17 nov: Coronavaccins lijken minder effectief bij Down syndroom
Onderzoek door het UMC Utrecht naar de afweer na toediening van het coronavaccin bij volwassenen met het Downsyndroom toont aan dat zij mogelijk minder goed beschermd zijn na twee vaccinaties. Op basis van onder andere dit onderzoek heeft de Gezondheidsraad vandaag aan het ministerie van Volksgezondheid, Welzijn en Sport (VWS) geadviseerd alle volwassenen met het syndroom van Down versneld een booster vaccinatie aan te bieden.
Mensen met het syndroom van Down hebben een minder goede afweer. Hierdoor hebben zij een grotere kans om ernstig ziek te worden als ze geïnfecteerd raken met het coronavirus. In Nederland zijn mensen met het Downsyndroom dan ook als hoog risicogroep met voorrang gevaccineerd met Moderna, Pfizer of AstraZeneca. Het PRIDE-onderzoek dat het UMC Utrecht sinds februari 2021 in samenwerking met het RIVM doet, onderzoekt of het minder goed werken van het afweersysteem van mensen met Down ook invloed heeft op werking van de coronavaccins. Het onderzoek maakt onderdeel uit van het COVID-19 programma van ZonMw, waarin 8 studies gefaciliteerd worden die zich richten op de werking van COVID-19 vaccins.
Wel afweerreactie maar mogelijk minder sterk
Aan het onderzoek deden 316 gevaccineerde deelnemers mee waarvan 224 mensen het Downsyndroom hadden. De eerste resultaten van het onderzoek laten zien dat alle deelnemers een afweerreactie hebben ontwikkeld na de vaccinaties. Wel zijn er vier weken na de tweede Pfizer of Moderna vaccinatie bij de mensen met het Down syndroom gemiddeld minder hoge niveaus van antistoffen gevonden in vergelijking met de mensen zonder Downsyndroom. Na vaccinatie met AstraZeneca zijn er geen verschillen tussen de twee groepen, de antistofniveaus zijn gemiddeld lager dan na Moderna of Pfizer, zoals bij de controle groep.
“Uit ons onderzoek blijkt dat vier weken na de tweede Pfizer of Moderna vaccinatie mensen met het Downsyndroom minder hoge antistoffen hebben in vergelijking tot mensen zonder het syndroom van Down”, zegt Prof. Dr. Louis Bont, Kinderinfectioloog-immunoloog en hoofdonderzoeker UMC Utrecht
Hoe nu verder?
De uitkomsten van het PRIDE onderzoek zijn aangeboden aan de Gezondheidsraad. Op basis van onder andere dit Utrechtse onderzoek heeft de Gezondheidsraad aan het ministerie van VWS geadviseerd alle volwassenen met Down syndroom in Nederland versneld een boostervaccinatie aan te bieden. Om ook de antistoffen na deze booster te kunnen onderzoeken, is nu ook aanvullend onderzoek opgezet.
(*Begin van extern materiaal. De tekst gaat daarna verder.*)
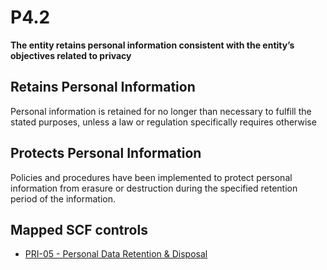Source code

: # P4.2
**The entity retains personal information consistent with the entity’s objectives related to privacy**
## Retains Personal Information
Personal information is retained for no longer than necessary to fulfill the stated purposes, unless a law or regulation specifically requires otherwise
## Protects Personal Information
Policies and procedures have been implemented to protect personal information from erasure or destruction during the specified retention period of the information.
## Mapped SCF controls
- [PRI-05 - Personal Data Retention & Disposal](../scf/pri-05-personaldataretention&disposal.md)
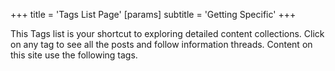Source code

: +++
title = 'Tags List Page'
[params]
    subtitle = 'Getting Specific'
+++

This Tags list is your shortcut to exploring detailed content collections. Click on any tag to see all the posts and follow information threads.
Content on this site use the following tags.


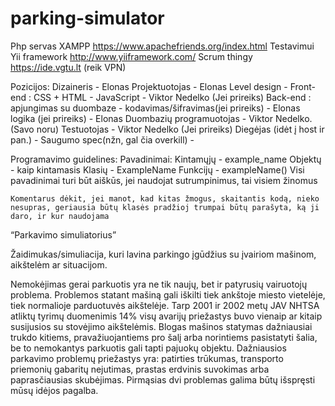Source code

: # parking-simulator
Php servas XAMPP https://www.apachefriends.org/index.html
Testavimui Yii framework http://www.yiiframework.com/
Scrum thingy https://ide.vgtu.lt (reik VPN)

Pozicijos:
Dizaineris - Elonas
Projektuotojas - Elonas
Level design - 
Front-end :
	CSS + HTML -
	JavaScript - Viktor Nedelko (Jei prireiks)
Back-end :
apjungimas su duombaze -
kodavimas/šifravimas(jei prireiks) - Elonas
logika (jei prireiks) - Elonas
Duombazių programuotojas - Viktor Nedelko. (Savo noru)
Testuotojas - Viktor Nedelko (Jei prireiks)
Diegėjas (idėt į host ir pan.) -
Saugumo spec(nžn, gal čia overkill) - 



Programavimo guidelines:
	Pavadinimai:
		Kintamųjų - example_name
		Objektų 	- kaip kintamasis
		Klasių		- ExampleName
		Funkcijų	- exampleName()
	Visi pavadinimai turi būt aiškūs, jei naudojat sutrumpinimus, tai visiem žinomus
	
	Komentarus dėkit, jei manot, kad kitas žmogus, skaitantis kodą, nieko nesupras, geriausia būtų klasės pradžioj trumpai būtų parašyta, ką ji daro, ir kur naudojama


“Parkavimo simuliatorius”

Žaidimukas/simuliacija, kuri lavina parkingo įgūdžius su įvairiom mašinom, aikštelėm ar situacijom.

Nemokėjimas gerai parkuotis yra ne tik naujų, bet ir patyrusių vairuotojų problema. Problemos statant mašiną gali iškilti tiek ankštoje miesto vietelėje, tiek normalioje parduotuvės aikštelėje. Tarp 2001 ir 2002 metų JAV NHTSA atliktų tyrimų duomenimis 14% visų avarijų priežastys buvo vienaip ar kitaip susijusios su stovėjimo aikštelėmis. 
Blogas mašinos statymas dažniausiai trukdo kitiems, pravažiuojantiems pro šalį arba norintiems pasistatyti šalia, be to nemokantys parkuotis gali tapti pajuokų objektu.
Dažniausios parkavimo problemų priežastys yra: patirties trūkumas, transporto priemonių gabaritų nejutimas, prastas erdvinis suvokimas arba paprasčiausias skubėjimas. Pirmąsias dvi problemas galima būtų išspręsti mūsų idėjos pagalba.
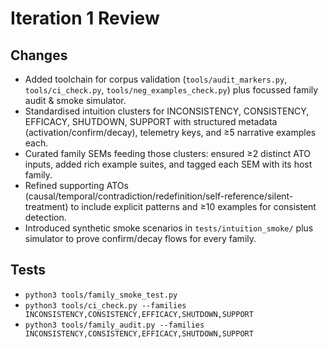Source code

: # Iteration 1 Review

## Changes
- Added toolchain for corpus validation (`tools/audit_markers.py`, `tools/ci_check.py`, `tools/neg_examples_check.py`) plus focussed family audit & smoke simulator.
- Standardised intuition clusters for INCONSISTENCY, CONSISTENCY, EFFICACY, SHUTDOWN, SUPPORT with structured metadata (activation/confirm/decay), telemetry keys, and ≥5 narrative examples each.
- Curated family SEMs feeding those clusters: ensured ≥2 distinct ATO inputs, added rich example suites, and tagged each SEM with its host family.
- Refined supporting ATOs (causal/temporal/contradiction/redefinition/self-reference/silent-treatment) to include explicit patterns and ≥10 examples for consistent detection.
- Introduced synthetic smoke scenarios in `tests/intuition_smoke/` plus simulator to prove confirm/decay flows for every family.

## Tests
- `python3 tools/family_smoke_test.py`
- `python3 tools/ci_check.py --families INCONSISTENCY,CONSISTENCY,EFFICACY,SHUTDOWN,SUPPORT`
- `python3 tools/family_audit.py --families INCONSISTENCY,CONSISTENCY,EFFICACY,SHUTDOWN,SUPPORT`
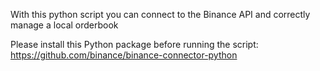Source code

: With this python script you can connect to the Binance API and correctly manage a local orderbook

Please install this Python package before running the script:
https://github.com/binance/binance-connector-python
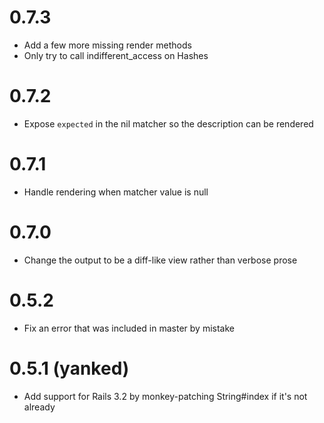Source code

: # 0.7.3

 - Add a few more missing render methods
 - Only try to call indifferent_access on Hashes

# 0.7.2

 - Expose `expected` in the nil matcher so the description can be rendered

# 0.7.1

 - Handle rendering when matcher value is null

# 0.7.0

 - Change the output to be a diff-like view rather than verbose prose

# 0.5.2

 - Fix an error that was included in master by mistake

# 0.5.1 (yanked)

 - Add support for Rails 3.2 by monkey-patching String#index if it's not already

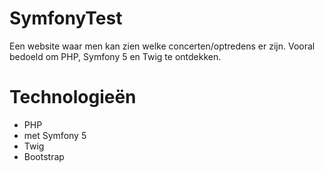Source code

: # SymfonyTest
Een website waar men kan zien welke concerten/optredens er zijn. 
Vooral bedoeld om PHP, Symfony 5 en Twig te ontdekken.

# Technologieën
- PHP
- met Symfony 5
- Twig
- Bootstrap
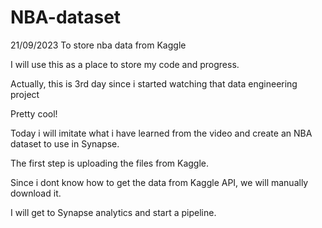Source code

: # NBA-dataset

21/09/2023
To store nba data from Kaggle 

I will use this as a place to store my code and progress.

Actually, this is 3rd day since i started watching that data engineering project 

Pretty cool!

Today i will imitate what i have learned from the video and create an NBA dataset to use in Synapse.

The first step is uploading the files from Kaggle. 

Since i dont know how to get the data from Kaggle API, we will manually download it. 

I will get to Synapse analytics and start a pipeline.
Hierin zullen opnieuw de antistoffen gemeten worden vóór en na de booster vaccinatie. Alleen mensen met het Downsyndroom die reeds deelnemen aan de PRIDE studie komen in aanmerking voor het aanvullende deel van de studie.
Kinderen met Down syndroom
Op basis van de huidige resultaten is er voor de kinderen met het syndroom van Down van 12-17 jaar nog geen advies te geven. Het onderzoek voor deze leeftijdsgroep is nog in volle gang en het is nog mogelijk om je hier voor aan te melden. De resultaten van dit deel van het onderzoek zullen op een later moment bekend worden gemaakt.
Over de andere vaccinstudies
Mensen met een minder goed functionerend immuunsysteem lopen een hoger risico op complicaties bij een COVID-19-infectie. Bovendien weten we niet goed genoeg of deze mensen voldoende worden beschermd na vaccinatie. De 8 studies die door ZonMw gefaciliteerd worden, richten zich op de werking van COVID-19 vaccins bij verschillende patiëntgroepen. Om de verkregen kennis snel toe te kunnen passen en overstijgend onderzoek mogelijk te maken, werken de studies in Nederland samen met gezamenlijke afgestemde protocollen en meetmethoden.